- _Texto de origen_
==================================================
Olga Cantó, catedrática de Economía de la Universidad de Alcalá, experta en desigualdad, asegura que el ascensor social había comenzado a renquear ya hacía años y que la pandemia empeorará la avería. “Estos golpes dados en momentos cruciales de la vida de las personas son decisivos. El sistema perjudica ya de por sí a los jóvenes, con un mercado laboral lleno de contratos precarios y parciales. Este mercado laboral los lastra. No hemos sabido curar la herida de la precariedad”, asegura. Esta especialista añade que será necesario arbitrar los denominados “estabilizadores económicos”, esto es, prestaciones sociales que alivien el golpe de las crisis y que compensen la situación perjudicial que viven los menores de 35 años. “Todo depende de qué país queremos. Y si queremos otro hay que empezar a actuar ya. Lo que tenemos ahora es fruto de lo que hemos hecho en los últimos 20 o 30 años, lo hemos cocinado durante todo este tiempo”, añade.
Mi abuelo sabía cuatro reglas, pudo formar una familia y comprar una casa. Yo tengo dos carreras, un máster, hablo varios idiomas, estudio un doctorado y seguramente no podré comprarme una casa.
==================================================
- _Actividad_
Responda a estas preguntas según el texto de origen:
1. ¿En qué universidad es catedrática de Economía Olga Cantó?
2. ¿Qué son los "estabilizadores económicos" según el texto?
3. ¿Qué estudios dice tener quien habla de su abuelo?
==================================================
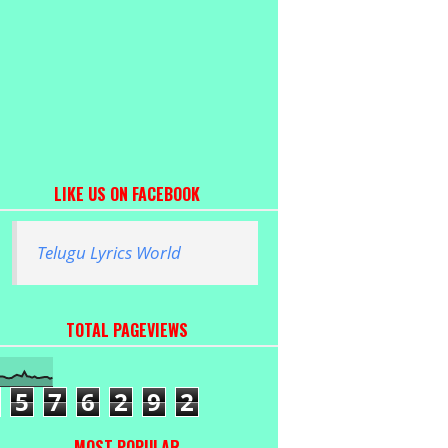
LIKE US ON FACEBOOK
Telugu Lyrics World
TOTAL PAGEVIEWS
5
7
6
2
9
2
MOST POPULAR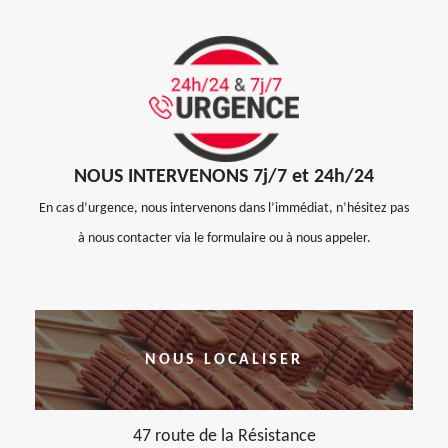
NOUS INTERVENONS 7j/7 et 24h/24
En cas d’urgence, nous intervenons dans l’immédiat, n’hésitez pas
à nous contacter via le formulaire ou à nous appeler.
NOUS LOCALISER
47 route de la Résistance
==================================================
- _Resultado del ejercicio_
1. En la Universidad de Alcalá.
2. Prestaciones sociales que alivien el golpe de las crisis y que compensen la situación perjudicial que viven los menores de 35 años.
3. Dos carreras y un máster, y además estudia un doctorado.